Whilst measuring results against objectives is important, a transformational leader will place more emphasis on other factors such as: 

  • Clarity of communication: are they able to clearly describe the vision and values of the company and inspire their own teams to embody them?   
  • Commitment: are they fully committed to the goals of the company and happy to make personal sacrifices to help others with their work? 
  • Set a good example: does their work ethic and how they conduct themselves ensure they are a strong role model?
  • Integrity: do they treat all their team members equally and avoid favouritism?   
  • Resilience: how have they coped during these challenging times? Do they receive critical feedback openly and work to make improvements? 

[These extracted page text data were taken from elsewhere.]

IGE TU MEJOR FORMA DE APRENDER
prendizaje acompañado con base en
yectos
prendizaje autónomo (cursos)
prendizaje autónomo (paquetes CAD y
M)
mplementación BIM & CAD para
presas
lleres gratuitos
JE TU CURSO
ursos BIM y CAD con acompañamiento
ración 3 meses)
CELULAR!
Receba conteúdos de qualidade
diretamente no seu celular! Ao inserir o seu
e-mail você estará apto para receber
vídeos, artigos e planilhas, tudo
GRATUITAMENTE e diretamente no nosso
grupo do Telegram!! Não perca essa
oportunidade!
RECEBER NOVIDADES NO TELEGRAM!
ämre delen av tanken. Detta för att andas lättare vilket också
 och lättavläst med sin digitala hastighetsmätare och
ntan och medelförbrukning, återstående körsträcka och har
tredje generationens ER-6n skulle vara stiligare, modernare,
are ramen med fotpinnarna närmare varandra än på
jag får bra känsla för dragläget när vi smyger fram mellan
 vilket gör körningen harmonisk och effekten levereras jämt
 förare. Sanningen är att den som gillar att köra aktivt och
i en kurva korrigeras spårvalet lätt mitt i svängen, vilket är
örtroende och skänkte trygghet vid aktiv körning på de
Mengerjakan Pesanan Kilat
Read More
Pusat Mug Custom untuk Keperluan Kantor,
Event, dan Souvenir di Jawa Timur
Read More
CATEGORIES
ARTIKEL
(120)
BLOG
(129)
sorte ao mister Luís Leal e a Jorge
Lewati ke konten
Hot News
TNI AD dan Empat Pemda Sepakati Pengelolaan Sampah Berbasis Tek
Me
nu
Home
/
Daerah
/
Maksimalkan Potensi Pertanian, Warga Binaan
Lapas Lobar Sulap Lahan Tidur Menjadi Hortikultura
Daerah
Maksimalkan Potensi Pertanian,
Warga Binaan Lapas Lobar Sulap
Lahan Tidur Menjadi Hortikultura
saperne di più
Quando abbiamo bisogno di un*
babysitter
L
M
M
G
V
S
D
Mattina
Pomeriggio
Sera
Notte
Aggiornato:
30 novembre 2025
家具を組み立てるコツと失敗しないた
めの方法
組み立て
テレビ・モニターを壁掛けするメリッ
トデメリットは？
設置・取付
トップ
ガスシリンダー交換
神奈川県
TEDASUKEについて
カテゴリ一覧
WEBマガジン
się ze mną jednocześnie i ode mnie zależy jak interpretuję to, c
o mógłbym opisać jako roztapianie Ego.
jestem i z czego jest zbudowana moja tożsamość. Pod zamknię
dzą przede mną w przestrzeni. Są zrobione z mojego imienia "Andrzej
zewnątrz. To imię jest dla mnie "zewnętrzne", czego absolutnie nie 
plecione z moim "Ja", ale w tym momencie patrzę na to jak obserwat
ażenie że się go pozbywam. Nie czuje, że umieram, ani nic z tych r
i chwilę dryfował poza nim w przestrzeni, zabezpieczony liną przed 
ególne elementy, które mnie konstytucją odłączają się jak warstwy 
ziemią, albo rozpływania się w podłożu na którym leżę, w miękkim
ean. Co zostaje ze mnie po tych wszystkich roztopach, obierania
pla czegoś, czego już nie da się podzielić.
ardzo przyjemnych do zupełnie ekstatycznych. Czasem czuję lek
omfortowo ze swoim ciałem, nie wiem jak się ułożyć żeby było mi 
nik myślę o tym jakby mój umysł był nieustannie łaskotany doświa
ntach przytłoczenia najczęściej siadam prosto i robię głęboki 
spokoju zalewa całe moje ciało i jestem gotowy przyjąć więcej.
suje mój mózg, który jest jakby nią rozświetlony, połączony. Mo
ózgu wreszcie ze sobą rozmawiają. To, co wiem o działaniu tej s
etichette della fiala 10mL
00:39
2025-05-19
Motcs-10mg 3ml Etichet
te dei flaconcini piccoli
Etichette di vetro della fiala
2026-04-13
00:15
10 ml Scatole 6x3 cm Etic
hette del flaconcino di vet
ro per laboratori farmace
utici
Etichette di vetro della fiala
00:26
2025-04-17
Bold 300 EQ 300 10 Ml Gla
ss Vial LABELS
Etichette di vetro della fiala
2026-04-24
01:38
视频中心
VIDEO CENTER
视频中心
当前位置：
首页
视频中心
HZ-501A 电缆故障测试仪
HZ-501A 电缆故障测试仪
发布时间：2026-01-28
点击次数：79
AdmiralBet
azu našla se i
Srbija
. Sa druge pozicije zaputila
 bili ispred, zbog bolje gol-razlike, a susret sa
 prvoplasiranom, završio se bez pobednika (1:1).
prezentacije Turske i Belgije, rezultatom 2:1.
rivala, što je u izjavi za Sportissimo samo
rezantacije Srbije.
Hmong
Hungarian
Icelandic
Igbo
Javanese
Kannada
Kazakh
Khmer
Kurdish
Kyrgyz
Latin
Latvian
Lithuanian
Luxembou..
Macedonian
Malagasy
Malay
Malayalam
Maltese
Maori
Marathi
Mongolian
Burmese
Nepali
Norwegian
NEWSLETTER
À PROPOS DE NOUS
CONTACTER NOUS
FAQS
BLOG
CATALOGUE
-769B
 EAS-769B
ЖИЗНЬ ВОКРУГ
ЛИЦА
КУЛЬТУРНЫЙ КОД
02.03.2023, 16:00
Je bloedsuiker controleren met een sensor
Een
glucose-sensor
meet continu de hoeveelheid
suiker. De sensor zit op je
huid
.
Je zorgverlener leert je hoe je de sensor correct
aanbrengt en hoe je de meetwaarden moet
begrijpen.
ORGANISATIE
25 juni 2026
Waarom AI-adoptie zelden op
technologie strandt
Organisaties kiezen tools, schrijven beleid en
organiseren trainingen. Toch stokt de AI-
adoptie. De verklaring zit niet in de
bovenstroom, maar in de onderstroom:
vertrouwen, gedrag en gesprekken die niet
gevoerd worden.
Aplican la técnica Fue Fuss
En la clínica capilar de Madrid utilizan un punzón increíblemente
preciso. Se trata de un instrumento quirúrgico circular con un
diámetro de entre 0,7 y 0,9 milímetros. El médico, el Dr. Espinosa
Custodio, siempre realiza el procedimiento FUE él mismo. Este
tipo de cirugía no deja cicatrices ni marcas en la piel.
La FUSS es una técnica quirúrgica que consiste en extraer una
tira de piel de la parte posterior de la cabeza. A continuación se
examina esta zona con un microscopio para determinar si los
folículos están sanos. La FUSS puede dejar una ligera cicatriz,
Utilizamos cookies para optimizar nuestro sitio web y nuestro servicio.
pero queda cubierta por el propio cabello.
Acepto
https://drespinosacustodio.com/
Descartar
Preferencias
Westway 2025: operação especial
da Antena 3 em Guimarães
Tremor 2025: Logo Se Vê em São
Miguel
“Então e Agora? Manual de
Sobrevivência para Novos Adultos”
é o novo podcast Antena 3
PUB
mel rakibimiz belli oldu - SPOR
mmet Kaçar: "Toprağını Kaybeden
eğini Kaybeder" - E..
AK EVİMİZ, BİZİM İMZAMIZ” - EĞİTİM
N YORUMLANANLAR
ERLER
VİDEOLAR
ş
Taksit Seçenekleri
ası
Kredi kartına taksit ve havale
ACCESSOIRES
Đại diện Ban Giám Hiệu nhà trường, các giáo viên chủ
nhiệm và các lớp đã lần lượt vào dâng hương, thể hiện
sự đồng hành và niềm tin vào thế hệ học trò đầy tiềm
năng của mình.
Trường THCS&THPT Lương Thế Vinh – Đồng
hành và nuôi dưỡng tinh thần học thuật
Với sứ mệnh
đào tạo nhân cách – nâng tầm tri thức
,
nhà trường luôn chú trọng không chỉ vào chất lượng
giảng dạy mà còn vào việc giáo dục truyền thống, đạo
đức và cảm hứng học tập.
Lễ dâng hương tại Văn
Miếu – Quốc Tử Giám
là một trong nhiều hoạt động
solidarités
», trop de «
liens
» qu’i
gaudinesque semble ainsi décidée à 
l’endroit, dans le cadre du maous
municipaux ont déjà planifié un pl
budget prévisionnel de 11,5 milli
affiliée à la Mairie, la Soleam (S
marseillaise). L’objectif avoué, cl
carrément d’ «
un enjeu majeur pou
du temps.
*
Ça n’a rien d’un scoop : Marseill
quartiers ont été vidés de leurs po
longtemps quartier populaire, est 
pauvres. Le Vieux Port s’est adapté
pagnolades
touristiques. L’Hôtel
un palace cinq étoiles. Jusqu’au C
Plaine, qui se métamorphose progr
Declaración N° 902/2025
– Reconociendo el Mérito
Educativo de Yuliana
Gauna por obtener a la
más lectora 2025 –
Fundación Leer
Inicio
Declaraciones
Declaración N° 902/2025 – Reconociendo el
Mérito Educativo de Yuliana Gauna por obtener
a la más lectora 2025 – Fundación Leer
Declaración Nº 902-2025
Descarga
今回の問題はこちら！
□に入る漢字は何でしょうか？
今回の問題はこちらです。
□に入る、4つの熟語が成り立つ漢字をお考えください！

This provides a more rounded perspective and helps ensure they in turn are supporting and empowering their own teams. 

Assess how to support your leadership team 

Measuring the success of a current leadership team isn’t just about reviewing what is going well, it’s also about identifying ways you can support them to do better. This could include: 

  • Providing training or upskilling opportunities
  • Communicating on a regular basis so everyone has ample opportunity to clarify expectations or express concerns
  • Encouraging members to express their ideas  
  • Providing actionable feedback 

Support is also about eliminating the fear people have of making mistakes. A true transformational leader encourages their team to think outside the box and take calculated risks without worrying they will be castigated for it. 

Provide mental health support

A new report has just found that two-thirds of people would not feel comfortable raising mental health issues with their employer. 

Given the impact the pandemic has had on mental health, it’s more important than ever that companies provide an environment where people feel supported, something that is at the heart of being a transformational leader. 

Developing an approach that protects and improves mental health for everyone is the first step and the Mental Health Foundation provides a useful employer checklist. In addition, you should encourage the leadership team to:     

  1. Look out for signs of loneliness, the theme of this year’s Mental Health Awareness Week
  2. Offer reasonable adjustments, such as changing someone’s working pattern, or suggest home working to help manage anxiety or stress
  3. Communicate effectively if there are any significant changes to the business, such as restructuring or redundancy, so people have time to come to terms with the changes. Also offer additional support, both internal and external. 

There’s no doubt that the last couple of years have been difficult, and sadly it doesn’t look like it is going to get any easier any time soon. But being a transformational leader, who supports and encourages employees, develops an environment of mutual respect, and has a clear and inspirational vision of the work to be done and the team’s role in doing it, will enable a business not just to recover, but also to thrive.